I've recently got the old board of the Woodpecker (through Musikding) and I'm currently soldering the components onto the board, however, just a few days ago a new version of the Woodpecker was released.

Also, a thread on the forum exists, which contains information that the old board of the woodpecker possibly has some percussive tapping  to it (https://forum.pedalpcb.com/threads/woodpecker-tremolo-q2-2n2646-orientation.99/post-1109).

Thus, I've come to two questions:

Is the percussive tap mentioned in the thread from above better with new version of the Woodpecker?
Would it be possible to use the old board, but use the components of the new board to get the same result as the new version? Or is the new pcb totally different from the old one?

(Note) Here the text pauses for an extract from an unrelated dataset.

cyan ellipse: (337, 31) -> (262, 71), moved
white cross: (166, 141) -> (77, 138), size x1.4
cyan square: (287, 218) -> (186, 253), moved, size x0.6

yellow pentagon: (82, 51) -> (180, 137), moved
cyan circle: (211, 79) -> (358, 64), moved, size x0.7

Thanks a lot for making these PedalPCBs!
Also, thanks in advance for the answer! 
Christoph


----------



## Robert (Apr 10, 2019)

It could be done, although the Level control won't be exactly the same configuration unless you wire it up offboard.

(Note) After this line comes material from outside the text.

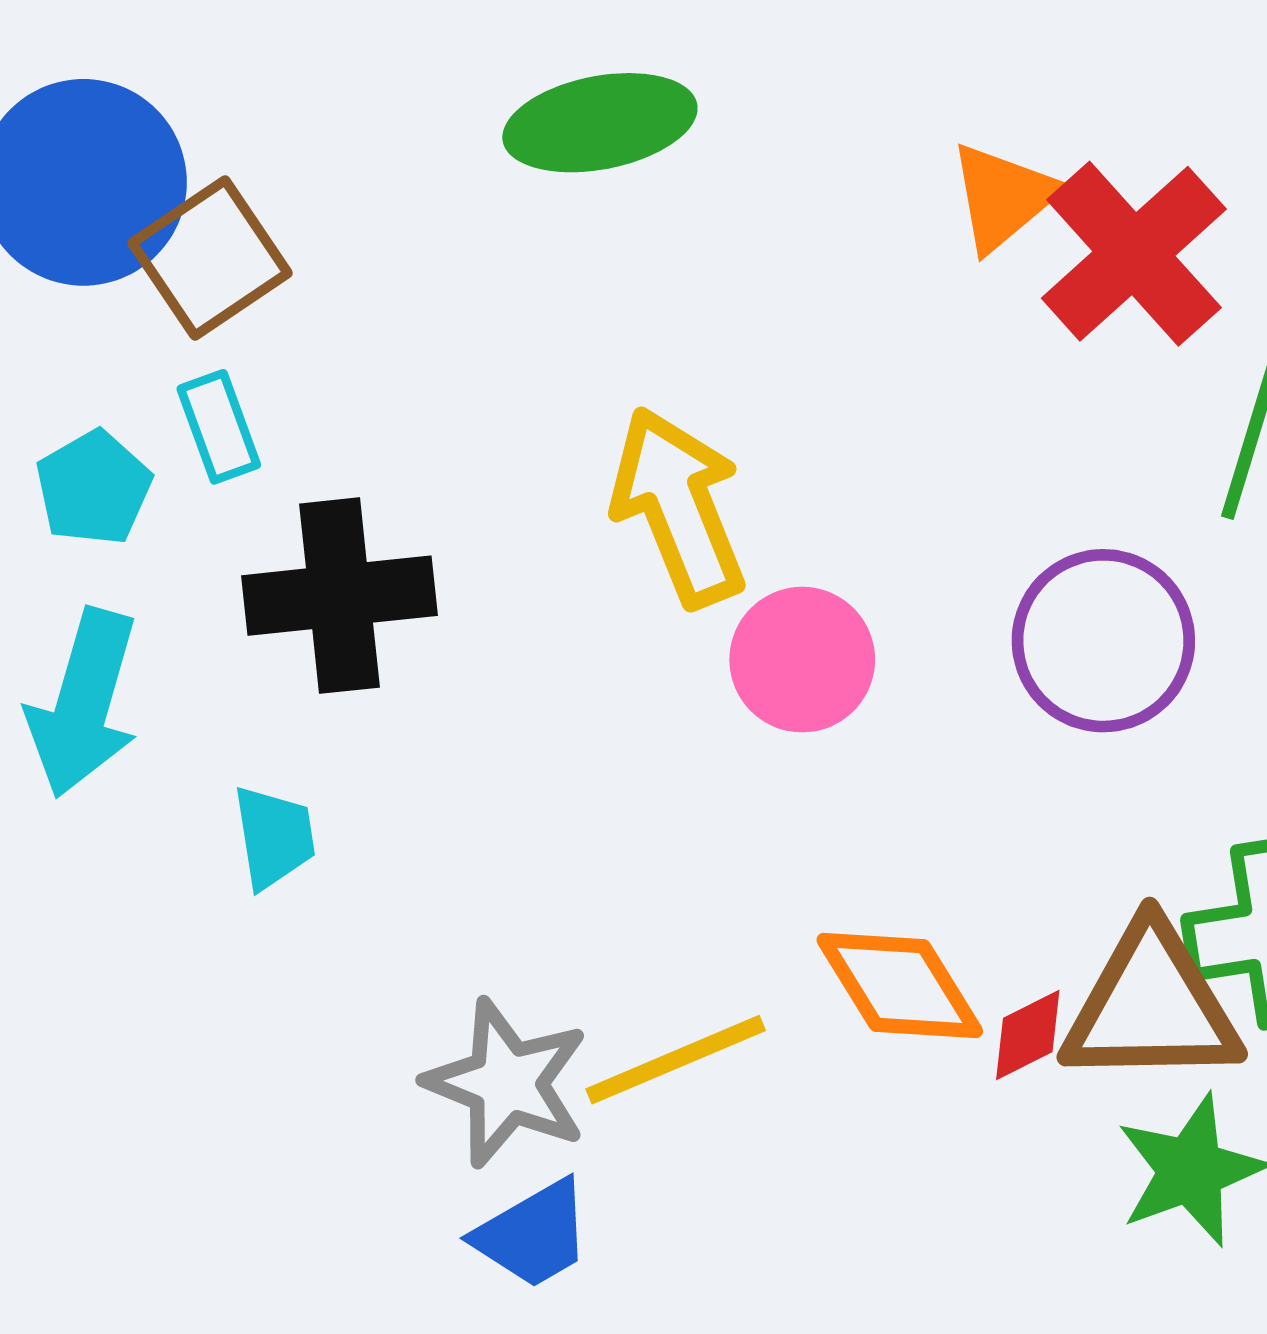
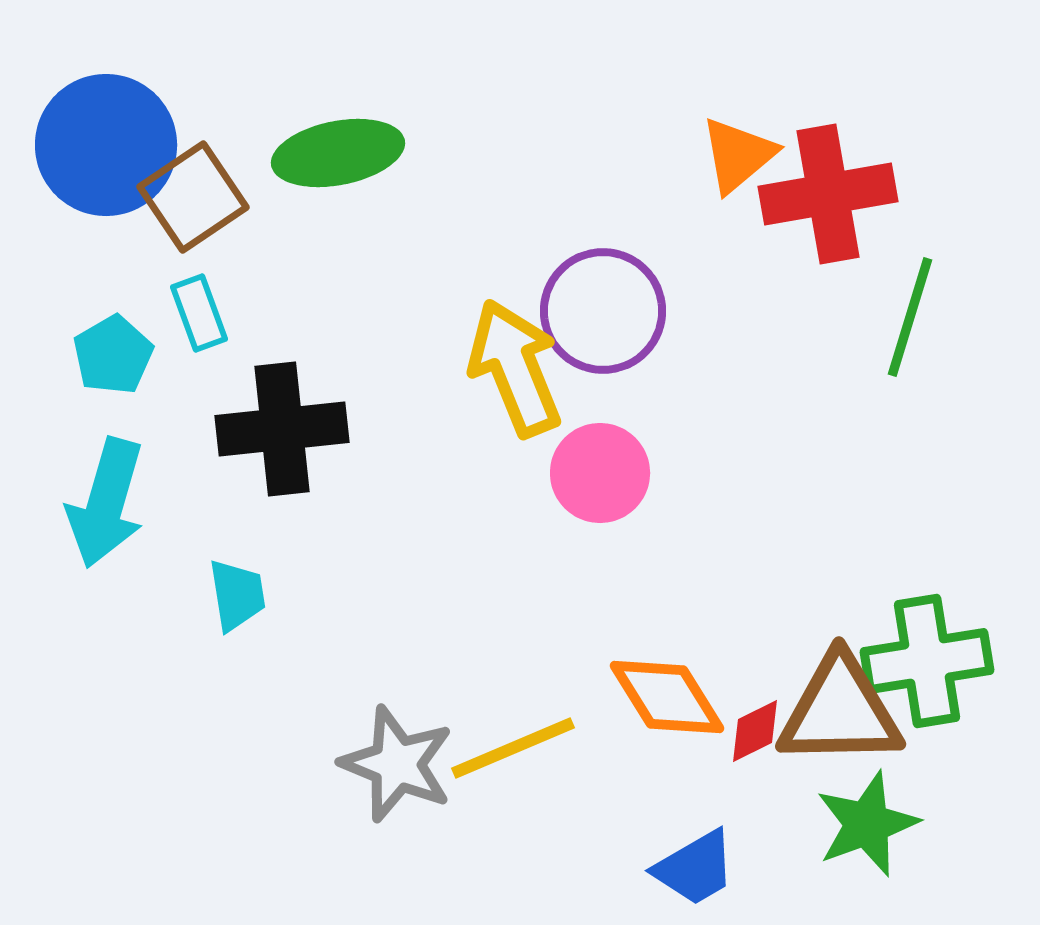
green ellipse: (600, 123) -> (338, 153), moved
red cross: (1134, 254) -> (828, 194), turned 32
purple circle: (1103, 641) -> (603, 311), moved
blue trapezoid: (533, 1234) -> (695, 868), moved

You'd just need to compare the build docs and make the appropriate component substitutions and account for the alternate pinout of the 2N6027.

You'll need an On/Off/On SPDT toggle switch if you want all three Rate range settings.   

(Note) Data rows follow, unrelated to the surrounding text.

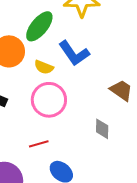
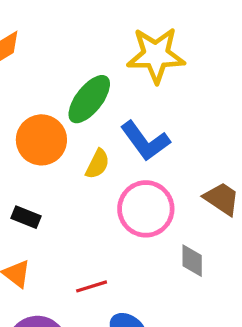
yellow semicircle: (44, 67) -> (97, 164), turned -84
pink circle: (49, 100) -> (146, 209), moved

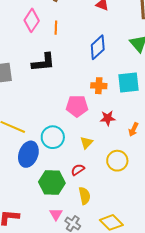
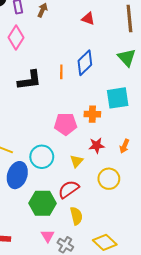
orange line: (56, 28) -> (61, 72), moved
orange cross: (99, 86) -> (92, 114), moved
red star: (108, 118) -> (97, 146), moved
red semicircle: (78, 170) -> (69, 189), size x1.5

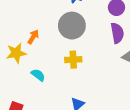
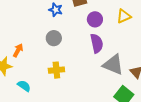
gray circle: (72, 26) -> (54, 38), size x0.6

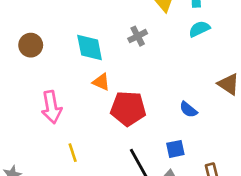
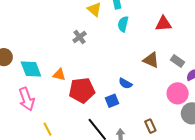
cyan semicircle: (199, 29) -> (123, 24), turned -42
cyan diamond: (90, 48) -> (31, 69), moved
blue square: (175, 149) -> (112, 101), moved

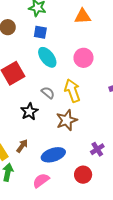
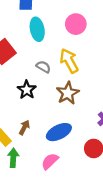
cyan ellipse: (47, 57) -> (37, 29), turned 35

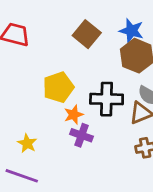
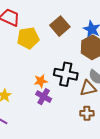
yellow pentagon: (58, 87) -> (28, 38), moved

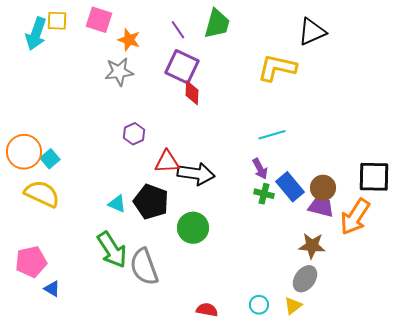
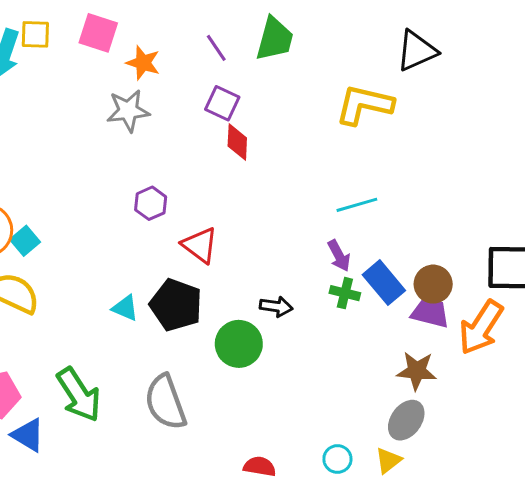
purple square: (182, 67) -> (222, 103), size x0.7
red triangle: (167, 162) -> (200, 245), turned 40
black arrow: (196, 174) -> (276, 306), moved, size x0.6
green arrow: (112, 250) -> (79, 395), moved
blue triangle: (52, 289) -> (28, 435), size x1.4

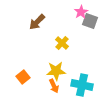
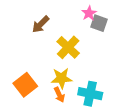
yellow cross: (62, 43) -> (68, 47), size x1.5
orange square: (23, 77) -> (25, 85), size x1.5

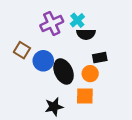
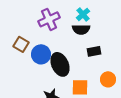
cyan cross: (77, 20) -> (83, 14), moved
orange circle: (90, 74) -> (108, 79), moved

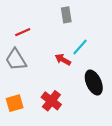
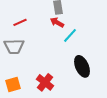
gray trapezoid: (16, 60) -> (14, 46), turned -60
red arrow: (63, 60) -> (57, 22), moved

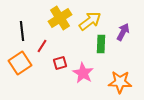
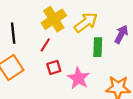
red line: (42, 46) -> (45, 45), moved

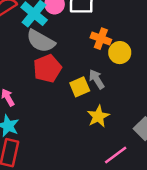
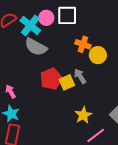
red pentagon: (47, 68) -> (51, 79), moved
yellow star: (98, 116) -> (83, 115), moved

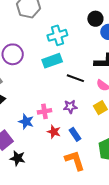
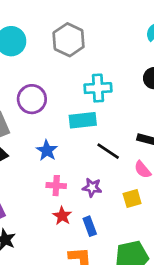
blue star: (26, 122) -> (47, 150), moved

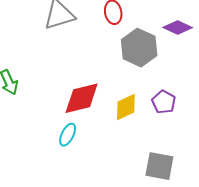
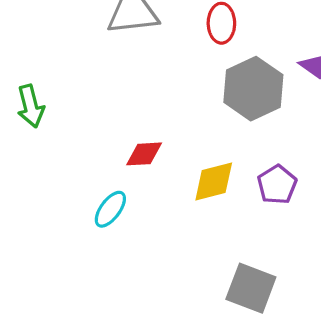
red diamond: (82, 98) -> (144, 154), size x0.6

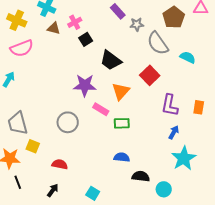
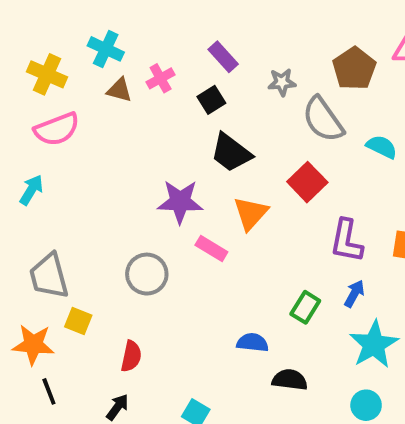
purple rectangle: (118, 11) -> (223, 57), moved
black square: (86, 39) -> (211, 100), moved
green rectangle: (122, 123) -> (305, 307), moved, turned -56
red semicircle: (60, 164) -> (131, 356), turned 91
cyan circle: (164, 189) -> (366, 405), moved

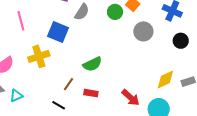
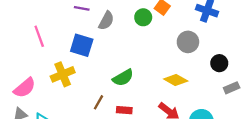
gray circle: (143, 31) -> (188, 42), moved
black circle: (181, 41) -> (219, 63), moved
yellow diamond: (165, 80) -> (176, 80), moved, turned 60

You'll also need to tack on a 1uF cap from lug 2 of the toggle switch to ground, and add R8 across the appropriate pins of Q3.


----------



## Torgoron (Apr 11, 2019)

Thanks a lot for that quick response! 

Do you think the new version is better when it comes to the reported percussive tapping / popping? I.e. is the conversion worth the effort?


----------



## Dice1012 (Apr 14, 2019)

Would also like to know if there is any ticking problems in the new version. I built the original and it has a bunch of issues. If this one has the same knob placement, maybe I could switch it out and at least save the enclosure.


----------



## Torgoron (May 11, 2019)

Dice1012 said:


> Would also like to know if there is any ticking problems in the new version. I built the original and it has a bunch of issues. If this one has the same knob placement, maybe I could switch it out and at least save the enclosure.


You can read here - https://forum.pedalpcb.com/threads/woodpecker-tremolo.391/ - that according to two people, who have built the new version, the new version has no more ticking problems. 




Robert said:


> It could be done, although the Level control won't be exactly the same configuration unless you wire it up offboard.
> 
> You'd just need to compare the build docs and make the appropriate component substitutions and account for the alternate pinout of the 2N6027.
> 
> ...



I've tried to compare the build docs to search for the appropriate component substitutions. However, already the fact that the new version has 11 capacitors, while the old version only has 7 caps made me doubt that a conversion would be easy. I'm also not really into reading schematics, which doesn't make things easier.
Also, considering the time-effort for doing the conversion seems to be nowhere near the small cost of getting the new pcb + components.

Or am I doing something completely wrong? Is it much more simple than I think it is?

Best regards ans thanks for helping,
Christoph


----------